- What the task requires
Locate every line in the records containing the word "Rank", treating uppercase and lowercase as distinct, and copy each such line.

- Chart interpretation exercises
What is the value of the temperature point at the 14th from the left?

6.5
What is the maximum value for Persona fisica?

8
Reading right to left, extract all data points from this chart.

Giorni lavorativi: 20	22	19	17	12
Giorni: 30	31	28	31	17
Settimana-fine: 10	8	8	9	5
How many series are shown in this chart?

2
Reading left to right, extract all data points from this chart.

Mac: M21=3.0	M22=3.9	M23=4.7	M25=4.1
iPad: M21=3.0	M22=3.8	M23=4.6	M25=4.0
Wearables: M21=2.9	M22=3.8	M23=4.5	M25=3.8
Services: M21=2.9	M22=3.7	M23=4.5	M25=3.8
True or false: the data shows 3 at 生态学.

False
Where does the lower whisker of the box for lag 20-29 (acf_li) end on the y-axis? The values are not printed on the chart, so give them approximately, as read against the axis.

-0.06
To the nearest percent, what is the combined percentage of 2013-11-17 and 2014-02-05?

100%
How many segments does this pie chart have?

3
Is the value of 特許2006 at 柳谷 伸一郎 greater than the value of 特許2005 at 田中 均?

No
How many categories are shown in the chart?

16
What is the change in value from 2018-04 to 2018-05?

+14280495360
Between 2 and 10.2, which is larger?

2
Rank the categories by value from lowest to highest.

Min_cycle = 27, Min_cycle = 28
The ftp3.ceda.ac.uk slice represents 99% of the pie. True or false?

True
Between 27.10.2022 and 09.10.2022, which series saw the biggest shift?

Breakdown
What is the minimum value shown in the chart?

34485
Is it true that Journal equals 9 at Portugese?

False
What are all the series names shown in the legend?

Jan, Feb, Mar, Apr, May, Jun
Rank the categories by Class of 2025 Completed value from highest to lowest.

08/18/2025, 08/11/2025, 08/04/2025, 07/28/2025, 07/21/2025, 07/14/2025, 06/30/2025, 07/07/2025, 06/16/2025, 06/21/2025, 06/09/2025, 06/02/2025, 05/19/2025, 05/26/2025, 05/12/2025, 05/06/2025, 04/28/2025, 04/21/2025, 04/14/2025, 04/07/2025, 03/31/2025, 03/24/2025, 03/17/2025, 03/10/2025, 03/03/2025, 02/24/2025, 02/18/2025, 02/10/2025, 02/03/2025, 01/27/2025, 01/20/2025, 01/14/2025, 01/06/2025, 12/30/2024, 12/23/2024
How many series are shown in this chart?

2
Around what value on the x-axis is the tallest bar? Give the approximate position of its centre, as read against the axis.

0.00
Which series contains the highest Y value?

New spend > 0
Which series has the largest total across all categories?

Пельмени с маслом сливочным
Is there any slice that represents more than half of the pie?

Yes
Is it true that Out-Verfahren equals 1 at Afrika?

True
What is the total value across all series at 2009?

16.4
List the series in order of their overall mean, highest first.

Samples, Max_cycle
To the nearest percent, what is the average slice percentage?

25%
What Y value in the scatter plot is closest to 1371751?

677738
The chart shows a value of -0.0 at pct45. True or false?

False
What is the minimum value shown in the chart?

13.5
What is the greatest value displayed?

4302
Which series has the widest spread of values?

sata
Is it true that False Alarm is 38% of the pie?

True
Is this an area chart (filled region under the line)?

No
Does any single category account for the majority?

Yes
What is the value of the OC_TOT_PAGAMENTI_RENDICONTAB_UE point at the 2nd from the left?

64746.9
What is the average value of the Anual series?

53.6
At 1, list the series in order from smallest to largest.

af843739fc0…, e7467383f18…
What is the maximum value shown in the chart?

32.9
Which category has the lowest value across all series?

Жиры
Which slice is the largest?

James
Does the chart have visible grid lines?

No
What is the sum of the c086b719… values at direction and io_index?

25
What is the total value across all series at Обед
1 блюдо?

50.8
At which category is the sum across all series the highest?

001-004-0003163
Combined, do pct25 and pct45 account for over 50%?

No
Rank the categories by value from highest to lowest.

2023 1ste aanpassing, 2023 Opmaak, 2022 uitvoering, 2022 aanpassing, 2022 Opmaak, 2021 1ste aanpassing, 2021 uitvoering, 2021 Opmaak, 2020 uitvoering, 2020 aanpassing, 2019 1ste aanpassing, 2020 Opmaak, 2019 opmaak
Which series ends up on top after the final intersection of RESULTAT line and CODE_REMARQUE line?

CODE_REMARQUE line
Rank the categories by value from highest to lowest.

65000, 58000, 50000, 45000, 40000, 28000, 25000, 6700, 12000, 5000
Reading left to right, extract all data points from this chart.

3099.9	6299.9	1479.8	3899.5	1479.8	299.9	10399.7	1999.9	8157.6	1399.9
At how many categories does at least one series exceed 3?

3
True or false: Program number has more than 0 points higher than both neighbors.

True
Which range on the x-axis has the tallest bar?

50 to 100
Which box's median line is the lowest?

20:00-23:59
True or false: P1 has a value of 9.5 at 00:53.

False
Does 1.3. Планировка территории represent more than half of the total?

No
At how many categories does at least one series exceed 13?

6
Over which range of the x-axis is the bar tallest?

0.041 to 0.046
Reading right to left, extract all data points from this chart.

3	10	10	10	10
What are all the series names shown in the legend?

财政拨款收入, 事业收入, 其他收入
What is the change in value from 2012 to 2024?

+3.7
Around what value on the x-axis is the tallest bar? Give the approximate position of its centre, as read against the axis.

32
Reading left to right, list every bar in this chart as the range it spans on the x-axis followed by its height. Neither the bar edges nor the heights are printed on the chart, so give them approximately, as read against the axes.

- Reply
Rank the categories by value from lowest to highest.
Rank the categories by Class of 2025 Completed value from highest to lowest.
Rank the categories by value from highest to lowest.
Rank the categories by value from highest to lowest.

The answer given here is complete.